Permissions for apps, just like users
Sandboxing works hand in hand with app signatures, serving as an app-centric security model with similarities to the users-centric file system model. When a user signs into a computer, he has account restrictions that might prevent him from deleting certain system files, for example. However, there's no finer grained control that can allow him to listen for network activity using a trusted app while blocking that same ability in a test app that he knows has no business to be accessing the network.
Sandboxes do for apps what file permissions does to files: they only allow access to certain features that have been designated in advance. Sandbox permissions are called "entitlements" (but share little in common with Android permissions model). There are over two dozen entitlements for app sandboxes in Mac OS X Lion, which range from the ability to read local files, to listening for network connections, to accessing the FaceTime camera to take pictures.
Because there's no way for the operating system to decide on its own what an app "should" or "shouldn't" be doing, developers must create apps that outline what they are designed to do, applying for entitlements that allow them to only do those specific, limited tasks.
By hardcoding an app's abilities to fit within an enforced set of entitlements, apps become safer because a flaw in the app that attempts do to something it has not been given permission to do (such as writing over your personal documents) is simply prevented by the sandbox rules. The same protections also prevent an app that might be infected with a virus or other malware from causing damage it was never expressly given the potential to ever cause.
Apple's sandbox technology is based upon the idea of being easy to use, rather than throwing lots of complexity at the user to figure out. So, rather than asking the user to interpret complex security policies, Apple watches for user intent and complies with what the user is doing.
When a user attempts to open a file or drags a file into an app, Mac OS X assumes the user is signaling an intent it should allow. Apple has built a mechanism for Mac OS X called Powerbox that enables sandboxed apps to open or save files at the user's direction, rather than trusting every app itself with full control of the file system.
Sandboxing can also serve as a way to split up a process into a series of tasks, allowing a heavy lifting component to be tightly secured in a separate sandbox with no connection to outside files or network access, greatly reducing any opportunities for finding vulnerable ways to attack the task, spread to infiltrate the entire program, and then subsequently take over the whole system.
Introducing this new structure and perimeters of security take more work, but it results in software that can better withstand crashes or even intentional attacks by malicious hackers, without suffering damage or at the very least, greatly limiting what the attacker can access.
While Apple has sought to avoid excessive work by developers, it wants Mac software to rapidly adopt these security features, and will soon (by the beginning of March) add sandboxing to the other minimum requirements of developers who want to sell software through the Mac App Store.

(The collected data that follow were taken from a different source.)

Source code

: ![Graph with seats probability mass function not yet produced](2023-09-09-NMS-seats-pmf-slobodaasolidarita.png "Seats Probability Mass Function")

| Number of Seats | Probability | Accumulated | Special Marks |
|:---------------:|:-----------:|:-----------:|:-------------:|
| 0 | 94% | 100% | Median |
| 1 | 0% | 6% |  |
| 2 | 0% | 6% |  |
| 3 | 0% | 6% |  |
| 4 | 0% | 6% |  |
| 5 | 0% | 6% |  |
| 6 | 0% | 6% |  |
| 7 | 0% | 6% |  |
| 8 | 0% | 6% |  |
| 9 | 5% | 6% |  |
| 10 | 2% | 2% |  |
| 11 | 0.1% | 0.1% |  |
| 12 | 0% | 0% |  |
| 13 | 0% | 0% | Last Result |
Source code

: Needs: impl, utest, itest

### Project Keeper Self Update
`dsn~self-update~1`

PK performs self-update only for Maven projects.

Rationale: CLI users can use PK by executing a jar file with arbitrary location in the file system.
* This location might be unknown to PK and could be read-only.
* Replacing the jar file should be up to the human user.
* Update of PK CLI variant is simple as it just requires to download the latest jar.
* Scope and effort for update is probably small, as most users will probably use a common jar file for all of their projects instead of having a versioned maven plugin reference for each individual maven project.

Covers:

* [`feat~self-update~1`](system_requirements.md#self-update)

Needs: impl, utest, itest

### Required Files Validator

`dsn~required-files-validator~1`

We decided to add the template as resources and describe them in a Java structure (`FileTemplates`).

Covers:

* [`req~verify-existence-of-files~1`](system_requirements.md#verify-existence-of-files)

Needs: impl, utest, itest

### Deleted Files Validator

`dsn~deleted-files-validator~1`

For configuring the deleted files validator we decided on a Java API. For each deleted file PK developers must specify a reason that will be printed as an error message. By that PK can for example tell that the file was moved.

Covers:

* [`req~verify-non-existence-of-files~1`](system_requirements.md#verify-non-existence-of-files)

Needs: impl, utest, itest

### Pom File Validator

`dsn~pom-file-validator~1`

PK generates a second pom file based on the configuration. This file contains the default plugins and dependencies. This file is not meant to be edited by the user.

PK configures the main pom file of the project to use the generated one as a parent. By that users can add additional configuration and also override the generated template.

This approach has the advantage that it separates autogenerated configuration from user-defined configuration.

Apple has yet to bring sandboxing to its own iLife and iWorks apps, having focused initially on sandboxing apps and processes that run plugins or access codecs, such as Safari, Quick Look, QuickTime and Preview. That should change rapidly next month once the company's self imposed sandboxing deadline kicks in.
Apple similarly rolled out incremental enhancements its own bundled apps and separately sold app suites to incorporate support for 64-bit, starting with apps that benefitted most from the architectural shift.